- _Task input_:
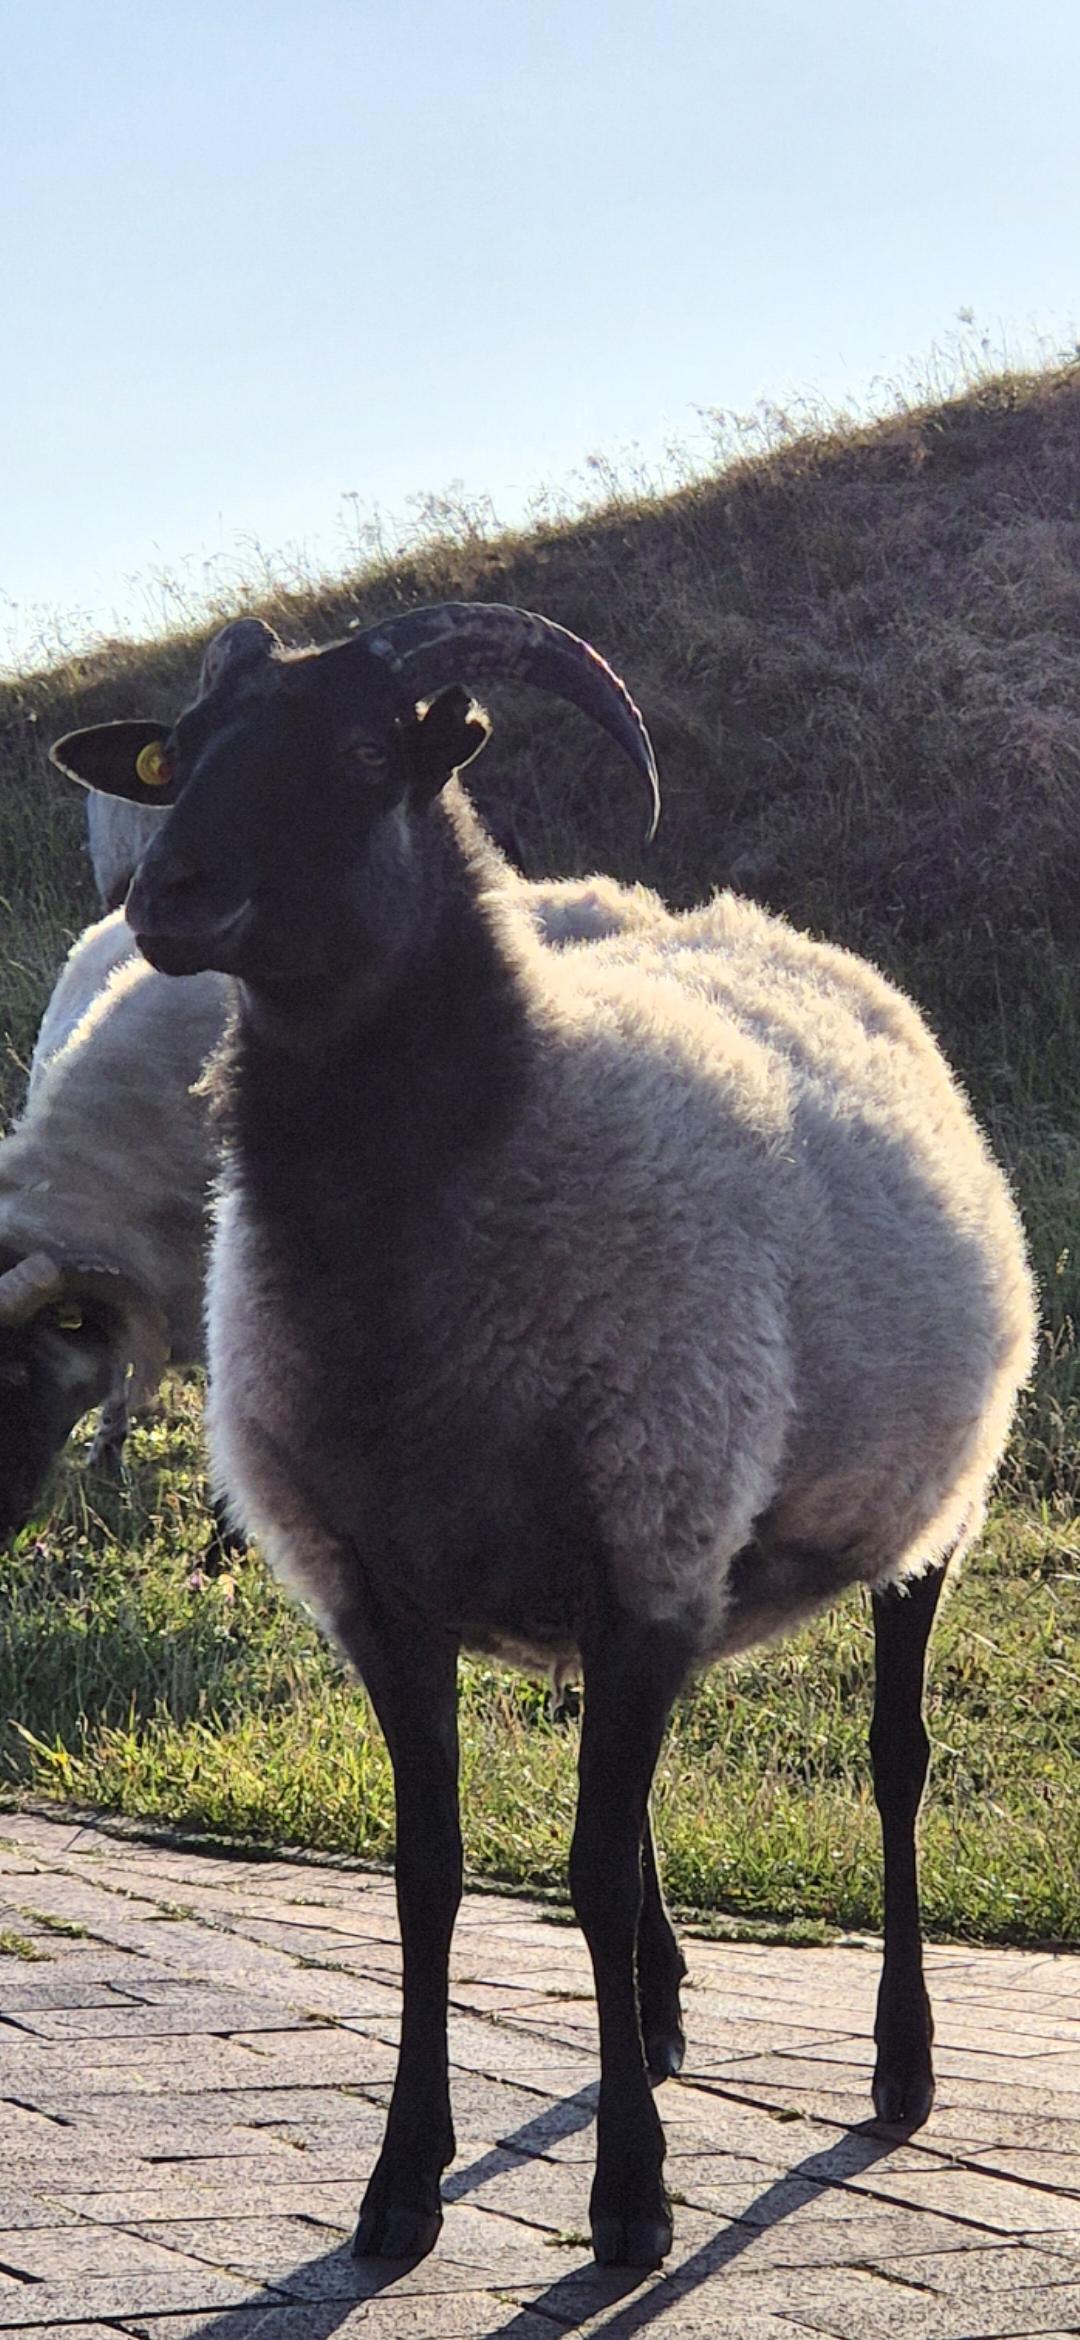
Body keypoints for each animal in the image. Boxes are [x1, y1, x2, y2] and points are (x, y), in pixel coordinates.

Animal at [51, 601, 1036, 2271]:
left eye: (363, 752)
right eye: (175, 755)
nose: (167, 895)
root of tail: (774, 933)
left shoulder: (646, 1543)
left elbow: (581, 1869)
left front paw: (632, 2199)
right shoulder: (389, 1588)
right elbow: (432, 1876)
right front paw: (400, 2186)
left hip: (916, 1516)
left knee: (896, 1766)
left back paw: (900, 2066)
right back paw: (664, 2013)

- _Task details_: Take the listing above and restate it word for word, without its pictures.

- _Reply_:
Body keypoints for each animal in the image. Boxes are [x1, y1, x2, y2] and points are (x, y), in pixel coordinates.

Animal at [51, 601, 1036, 2271]:
left eye: (363, 752)
right eye: (175, 755)
nose: (167, 895)
root of tail: (774, 933)
left shoulder: (646, 1543)
left elbow: (581, 1869)
left front paw: (632, 2199)
right shoulder: (389, 1588)
right elbow: (432, 1876)
right front paw: (400, 2186)
left hip: (916, 1516)
left knee: (896, 1766)
left back paw: (900, 2066)
right back paw: (664, 2013)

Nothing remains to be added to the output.